HR Mavericks

Eddy’s HR Mavericks Encyclopedia

Recruitment KPIs

Recruitment is a never-ending task for many of us. Do you ever wonder how effective your efforts are and if you could improve them? Recruitment KPIs can help. Read on to learn how and why.

What Are Recruitment KPIs?

Recruitment key performance indicators, or KPIs, are a way to measure the efficacy of the recruitment process as well as the efficacy of each individual recruiter. KPIs fit into the larger topic of people analytics, which simply means using data to increase success in all areas of HR; KPIs bring recruiting to the table as a value-contributing partner.

Why Are Recruitment KPIs Important?

Recruitment KPIs empower recruiting teams to become proven value-adding business partners to their executive leaders. By utilizing data analytics you will be able to prove your value, which will help you move your role from a transactional relationship with the business to a trusted advisory role. Measuring recruitment KPIs lowers costs by optimizing the process itself and increases the chances of bringing outstanding talent to the organization. Optimization of processes and targeting KPIs also improves work satisfaction for recruiters, who have clear work goals and more success. Let’s take a look at some specific benefits of measuring KPIs.
  • Increase efficiency. The more data your recruiting team collects, the more clearly you will be able to understand your areas of strength, as well as areas for improvement. Tracking those areas for improvement paves the way to becoming more efficient.
  • Keep track of hiring progress. When a hiring manager asks, “what progress are we seeing on filling this role?” well-tracked KPIs eliminate the immediate panic and provide the answer. Your KPIs will help you track the progress of your open positions.
  • Improve data integrity. Recruitment KPIs improve your data integrity. Data integrity is the overall accuracy of the data that you are storing and tracking. Data is only useful if it is accurate, complete, and fair.

### Exercises:
a: Answer these questions from the passage on recruitment KPIs:
(i) Into what larger topic do KPIs fit?
(ii) What two things do recruitment KPIs measure?
(iii) What three qualities must data have to be useful?
b: Print the stretch of the passage on recruitment KPIs from "Why Are Recruitment" through "of measuring KPIs.".

### Listing:

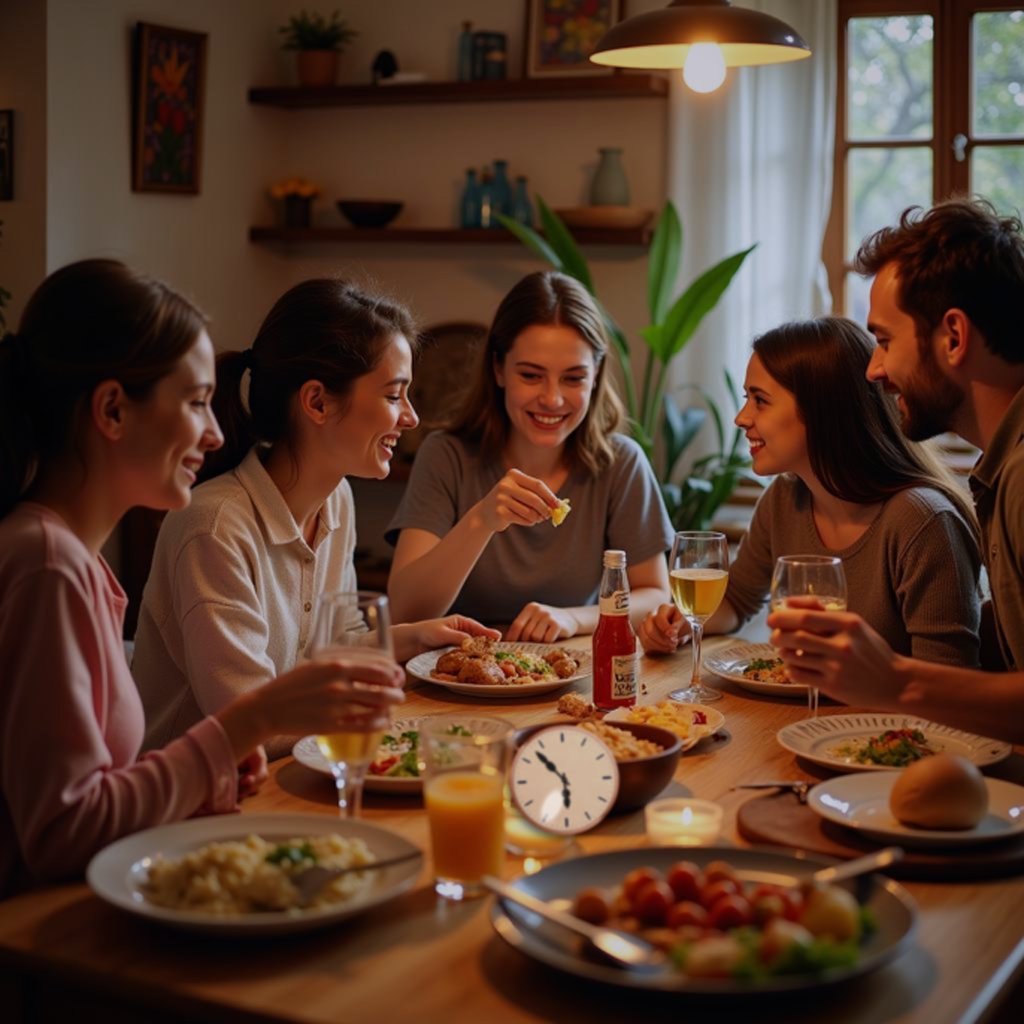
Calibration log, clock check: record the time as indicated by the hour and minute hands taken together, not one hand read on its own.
5:53
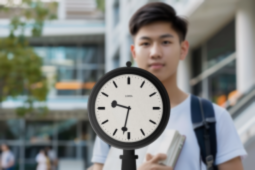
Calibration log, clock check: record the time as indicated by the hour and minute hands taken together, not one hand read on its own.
9:32
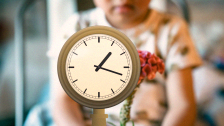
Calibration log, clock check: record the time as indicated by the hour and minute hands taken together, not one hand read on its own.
1:18
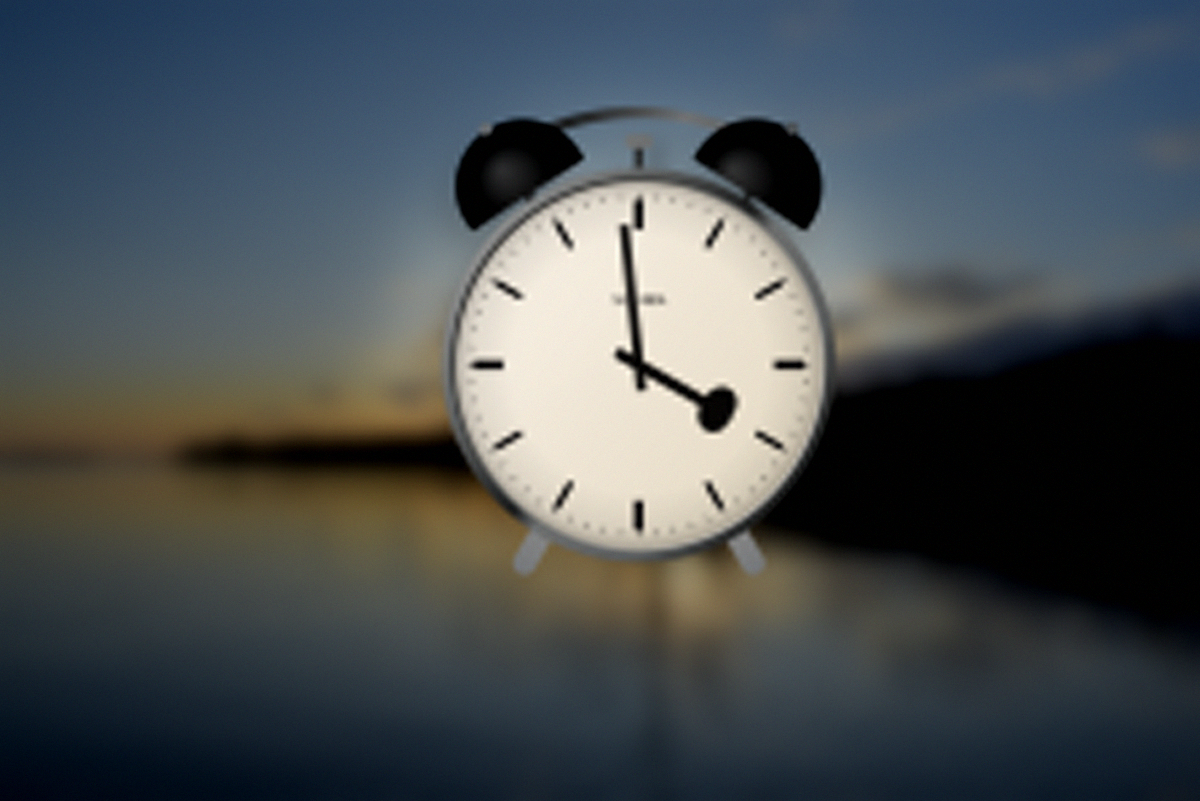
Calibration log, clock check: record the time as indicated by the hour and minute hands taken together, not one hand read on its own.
3:59
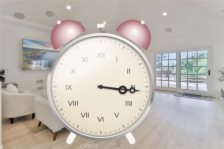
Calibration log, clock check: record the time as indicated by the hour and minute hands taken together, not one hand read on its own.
3:16
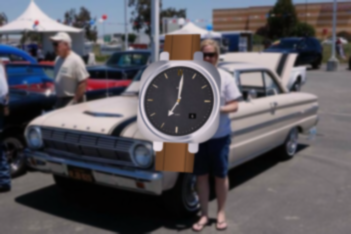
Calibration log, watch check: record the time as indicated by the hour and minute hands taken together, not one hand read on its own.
7:01
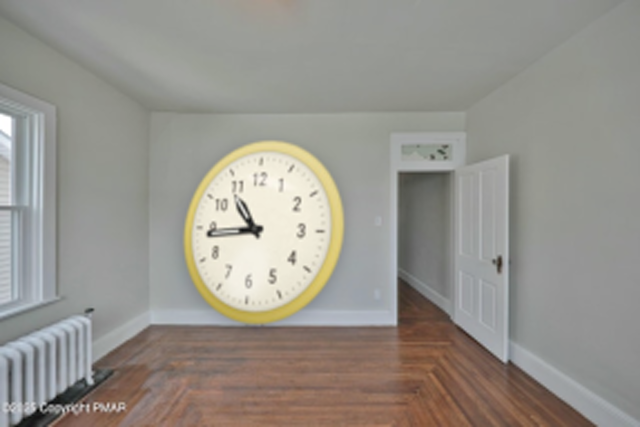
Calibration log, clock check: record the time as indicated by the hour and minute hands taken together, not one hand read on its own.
10:44
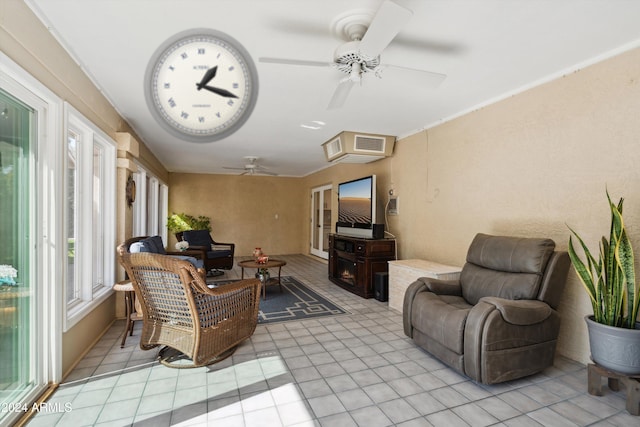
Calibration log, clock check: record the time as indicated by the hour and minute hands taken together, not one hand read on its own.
1:18
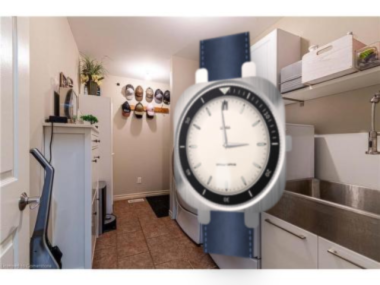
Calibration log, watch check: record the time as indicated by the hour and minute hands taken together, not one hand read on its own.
2:59
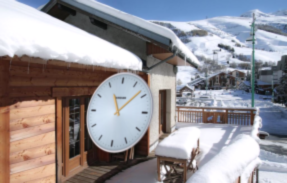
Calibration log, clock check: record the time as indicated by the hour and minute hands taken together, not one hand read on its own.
11:08
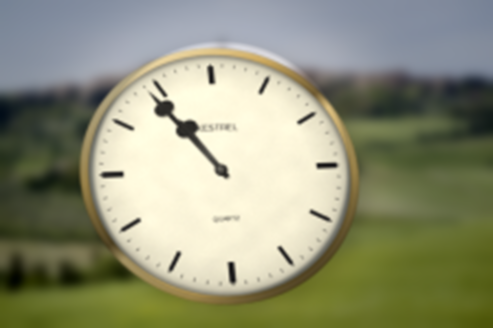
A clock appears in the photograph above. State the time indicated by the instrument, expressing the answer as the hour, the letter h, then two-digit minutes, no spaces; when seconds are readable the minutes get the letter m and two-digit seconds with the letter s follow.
10h54
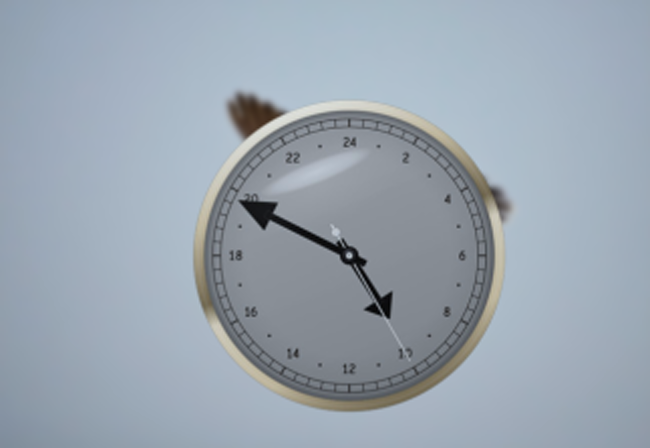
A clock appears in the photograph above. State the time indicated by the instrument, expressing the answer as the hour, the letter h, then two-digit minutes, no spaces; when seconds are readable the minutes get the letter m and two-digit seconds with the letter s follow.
9h49m25s
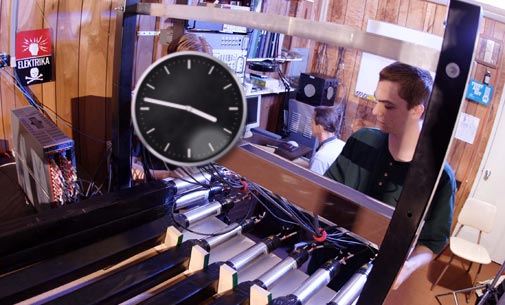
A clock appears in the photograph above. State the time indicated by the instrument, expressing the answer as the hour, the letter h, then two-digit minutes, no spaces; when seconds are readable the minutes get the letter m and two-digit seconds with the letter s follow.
3h47
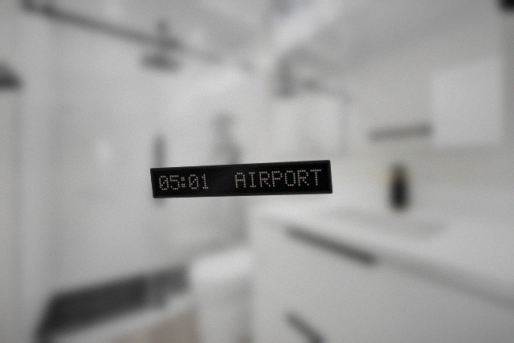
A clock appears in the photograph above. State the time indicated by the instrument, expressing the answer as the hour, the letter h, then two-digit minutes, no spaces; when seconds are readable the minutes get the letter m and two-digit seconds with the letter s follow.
5h01
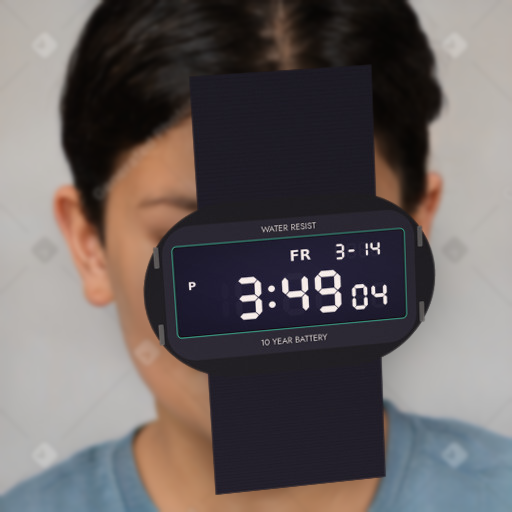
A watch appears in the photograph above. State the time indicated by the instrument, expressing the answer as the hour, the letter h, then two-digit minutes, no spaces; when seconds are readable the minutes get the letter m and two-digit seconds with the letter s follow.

### Answer list:
a:
(i) People analytics
(ii) The efficacy of the recruitment process and the efficacy of each individual recruiter
(iii) It must be accurate, complete, and fair.

b:
Why Are Recruitment KPIs Important?

Recruitment KPIs empower recruiting teams to become proven value-adding business partners to their executive leaders. By utilizing data analytics you will be able to prove your value, which will help you move your role from a transactional relationship with the business to a trusted advisory role. Measuring recruitment KPIs lowers costs by optimizing the process itself and increases the chances of bringing outstanding talent to the organization. Optimization of processes and targeting KPIs also improves work satisfaction for recruiters, who have clear work goals and more success. Let’s take a look at some specific benefits of measuring KPIs.